A recent report by the National Bureau Of Statistics, (NBS) showed that three banks, Stanbic IBTC, Citi Bank Nigeria and Standard Chartered Bank) accounted for 70.7 per cent or $1.27 billion of total estimated $1.792 billion capital importation for the second quarter of this year. The report concluded that the remaining 22 banks accounted for the balance.

The NBS report said that Nigeria’s capital importation rose 95 per cent to $1.79 billion in Q2, representing a 95 per cent growth from $884.1 million recorded in Q1 2017. This, according to some analysts is an indication that portfolio investors are making bold return to bourse. Analysts at the weekend attributed the stable CBN foreign exchange management as responsible.

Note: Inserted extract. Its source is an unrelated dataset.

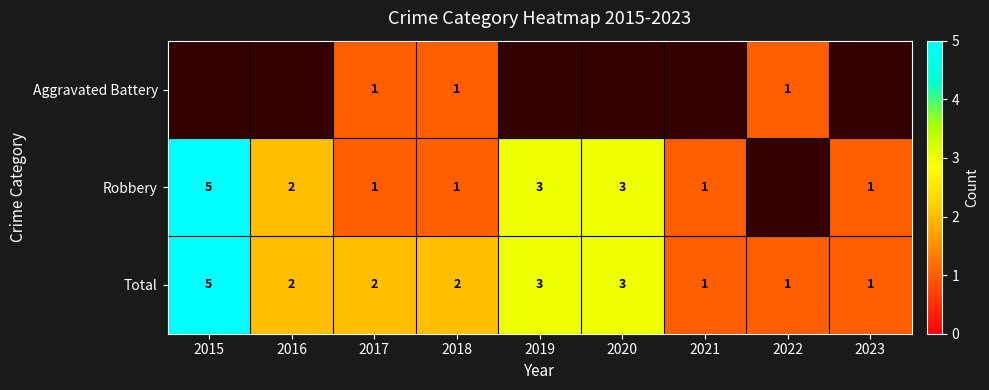

Between 2017 and 2022, which is larger?

2017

Specifically, the NBS noted that the main driver of the growth in capital importation in the review period was portfolio investments, which increased by 145.7 per cent, followed by other investments growing by 95.02 per cent, and then foreign direct investment (FDI) increasing by 29.8 per cent over the previous quarter.

A month-on-month analysis of capital importation in the second quarter shows that the month of May recorded the highest of amount of capital importation ($616.5 million), followed by June with $612.6million and May with $563.3 million.

“Portfolio Investment was the largest component of imported capital in the second quarter of 2017, accounting for $770.5 million, or 43.0 percent of the total. It was closely followed by other investments, which accounted for $747.5 million, or 41.7 percent, and then FDI, which accounted for $274.4 or 15.3 percent during the quarter,” the NBS noted.